Wie integrierte Digitalservices in Kraftfahrzeugen funktionieren, schilderte Kay Herget von Bosch SoftTec in seinem Vortrag. Ziel ist es, alle Navigations- und Assistenzsysteme in einem Dienst zu bündeln. So erhält man künftig beim Autofahren alle nötigen Echtzeitinformationen - etwa den Stau hinter der nächsten Kurve - und kann zugleich per Sprachsteuerung seine Termine und Alltagsgeschäfte organisieren.

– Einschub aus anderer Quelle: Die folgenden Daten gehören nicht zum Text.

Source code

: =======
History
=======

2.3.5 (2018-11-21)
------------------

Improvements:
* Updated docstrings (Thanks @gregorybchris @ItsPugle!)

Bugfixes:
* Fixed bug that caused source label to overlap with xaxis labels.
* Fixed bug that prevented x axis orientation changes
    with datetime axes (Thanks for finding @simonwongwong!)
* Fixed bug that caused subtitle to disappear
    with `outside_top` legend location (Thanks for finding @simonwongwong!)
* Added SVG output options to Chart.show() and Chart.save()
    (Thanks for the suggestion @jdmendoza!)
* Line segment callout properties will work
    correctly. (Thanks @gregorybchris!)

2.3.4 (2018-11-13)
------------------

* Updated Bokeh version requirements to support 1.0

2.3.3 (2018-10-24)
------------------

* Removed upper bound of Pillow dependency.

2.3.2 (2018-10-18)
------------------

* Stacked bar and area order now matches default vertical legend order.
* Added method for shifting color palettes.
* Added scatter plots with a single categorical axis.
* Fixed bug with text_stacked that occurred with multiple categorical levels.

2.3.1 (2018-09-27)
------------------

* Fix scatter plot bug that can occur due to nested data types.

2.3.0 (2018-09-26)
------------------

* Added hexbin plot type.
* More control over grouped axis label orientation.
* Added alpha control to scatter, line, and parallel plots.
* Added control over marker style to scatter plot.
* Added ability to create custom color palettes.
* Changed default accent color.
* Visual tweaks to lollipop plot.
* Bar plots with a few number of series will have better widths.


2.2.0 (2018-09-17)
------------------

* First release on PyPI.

Dass Inhalteproduktion nicht mehr in (redaktionelle) Texte münden muss, machte Michael Praetorius (Agentur AKOM 360) in seiner Performance deutlich. Content fließe heute mehr in YouTube, in Chats oder zahlreiche weitere Anwendungen, die mit der klassischen Textproduktion und -veröffentlichung nicht unbedingt etwas zu tun haben müssen. Wichtig sei hier, dass man nicht nur die Kontrolle über den Content hat, sondern vor allem über die Metadaten, die eine kontextualisierte Verwendung von Inhalten erst möglich machen. Was relevant ist oder nicht, entscheidet sich nicht nur nach inhaltlichen Kriterien, so Praetorius. Relevant im Internet sei, was den größten Grad an Vernetzung erreiche.

Im Anschluss an die Key Notes wurden unter dem Stichwort "Short Cuts" Anwendungsbeispiele aus Buchhandel und Verlagen gezeigt. Stephan Erlenkämper (Mayersche) stellte die App der Mayerschen vor, die Bücher anhand von Covern (aus dem eingespielten Katalog) erkennt und dann bibliographische Angaben und Kundenrezensionen anzeigt. 12.000 Nutzer hat die App, die weiter ausgebaut werden soll (mit Direkt-Bezahl-Funktion, Verfügbarkeitsanzeige usw.).

Markus Dömer, Verlagsleiter LeYo! bei Carlsen, präsentierte das Konzept der Hybrid-Bilderbuchreihe LeYo!, die gedruckte Inhalte mit Hot Spots hinterlegt, die via Tablet oder Smartphone angesteuert werden können und dann zum Beispiel einen dreidimensionalen Vogel anzeigen. Das Augmented-Reality-Verfahren soll weiter ausgebaut werden, und auch komplette Seiten sollen via App "verlebendigt" werden.

Für Oetinger stand dann Till Weitendorf auf der Bühne, der gemeinsam mit einem Entwickler Olchis und andere Kinderbuchfiguren in die dritte Dimension brachte.

Um IoT-Anwendungen geht es auch in den Subkonferenzen, zu denen die Peer Groups des AKEP am Nachmittag einladen.